# Differences in style of traveling



## SKJag (Jul 8, 2014)

Hey everyone!!! I am about to backpack for my first time ever (Going across the USA) and have noticed there are many different ways of travel. There are two that interest me the most: 1. Taking a normal backpack with some clothes and basic necessities and using Couchsurfing and never sleeping outside and 2. Taking a full camping pack, sleeping bag, bivy sack and sleeping outside while hitchhiking and sometimes sleeping inside and sometimes outside. 

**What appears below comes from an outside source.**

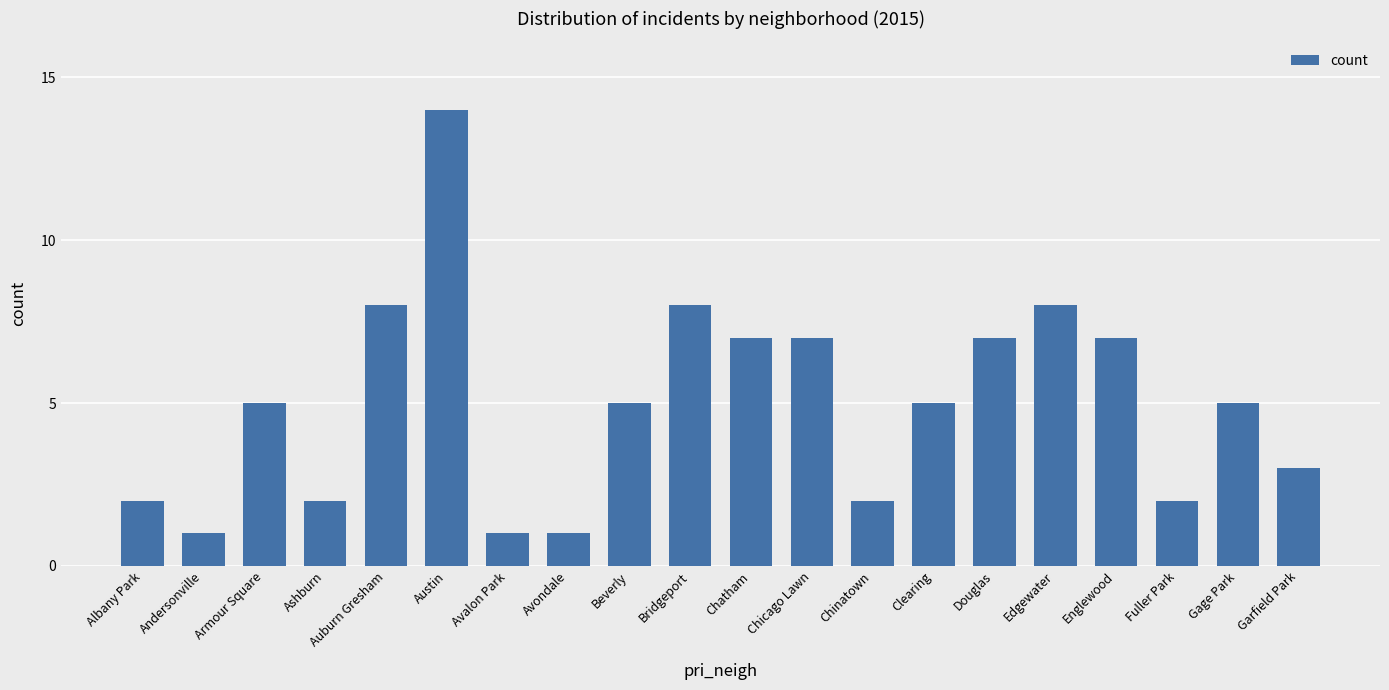

How many bars are there in total?

20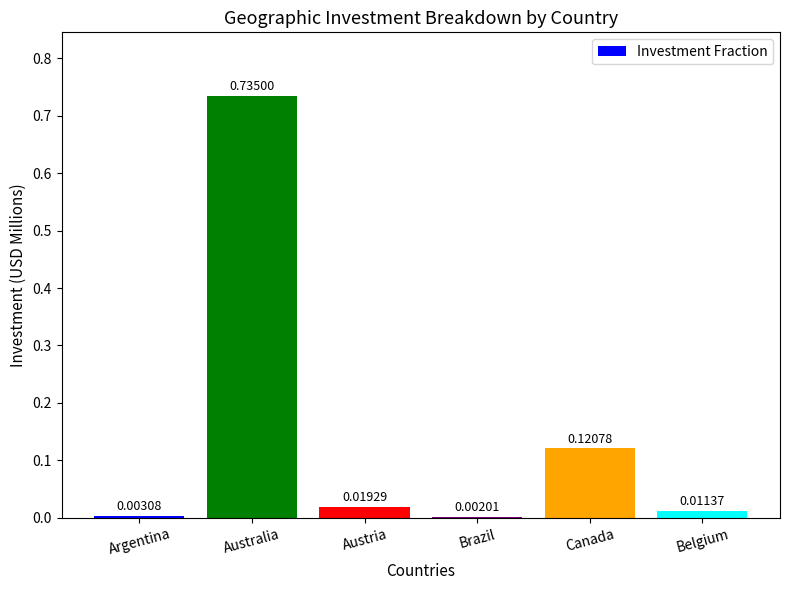

At which label is the value closest to 0?

Brazil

I know it all depends on the timing and circumstance whether or not you can find a place to sleep that night, but what is your style of travel and why? Just curious. I am buying my camping equipment here soon and wanting to do outside and inside stays, but nervous because of the "What If's?" with sleeping by myself outside. I can't wait to hear your stories!


----------



## Traveler (Jul 8, 2014)

The last few years have been cycling/camping. Rubber tramping is nice but damn vehicles are expensive.


----------



## Matt Derrick (Jul 8, 2014)

SKJag said:


> Hey everyone!!! I am about to backpack for my first time ever (Going across the USA) and have noticed there are many different ways of travel. There are two that interest me the most: 1. Taking a normal backpack with some clothes and basic necessities and using Couchsurfing and never sleeping outside and 2. Taking a full camping pack, sleeping bag, bivy sack and sleeping outside while hitchhiking and sometimes sleeping inside and sometimes outside.
> 
> I know it all depends on the timing and circumstance whether or not you can find a place to sleep that night, but what is your style of travel and why? Just curious. I am buying my camping equipment here soon and wanting to do outside and inside stays, but nervous because of the "What If's?" with sleeping by myself outside. I can't wait to hear your stories!



if you're asking whether it's a choice between those two, the answer is all of the above. if you're hitchhiking, there's simply no way you're _not _going to be rough camping it at some point. whether it's under a bridge, in the woods, or behind a truck stop, you're going to end up sleeping outside unless you have ridiculous amounts of money (for hotel rooms).

now, that said, it's not like you have to bring the best of the best in camping gear. what you should take lies somewhere in the middle, since you're going to be sleeping outside, but also never going to be very far from society (you're following the highways, the veins of the country). so generally, i would suggest a good hiking pack, sleeping bag, and _maybe _a small one person tent (i fucking hate bugs) like the eureka solitaire. if it's summer and it's not going to rain, you could probably replace the tent with a bottle of deet.

the rest depends on your comfort level and what you don't mind carrying on your back. personally im a fan of the saying "prepare what you think you need then cut that in half".


----------



## MFB (Jul 9, 2014)

It's summertime! Why would you want to sleep inside?!
In regards to the "what if's" your worried about; there's almost always a safe, outta the way spot to sleep out in any town or city youre in, especially further west you get. I'm sure there's a "favorite spots to crash" thread on here somewhere. Finding the perfect place to sleep is always a fun little adventure for me, it's how ive found some of the prettiest spots I know.


----------



## SKJag (Jul 9, 2014)

I am so sorry if the questions came off as stupid. This is my first time doing this and I'm nervous, haha. Your replies mean a lot and thanks for taking the time to help


----------



## skitter (Jul 11, 2014)

I'm sleeping in the back of a truck with a topper now; it makes me feel fat and lazy and we usually just say fuck it and park in safeway walmart random parking lots for the night.
At least when I was hoofing it across the country I moved around more and it cost a lot less. I can not really understand why anyone would want to carry a tent, no offense if you do but I hate being encumbered with crap and it just seems like rope + tarp is a lot lighter than fiberglass tent poles, zippered fabric, pegs. ;o)

made it coast to coast to coast with a 20 dollar walmart sleeping bag, some cotton rope, and a walmart tarp (and some other things but you get the idea).
this summer I actually upgraded to the ~forty dollar~ walmart sleeping bag. been hassled and fucked with enough times to know that it's gonna really suck if you get your shit jacked or thrown out by cops... if you don't sink a lot of money into it you won't be so screwed if it's gone.

everyone does it differently though.


----------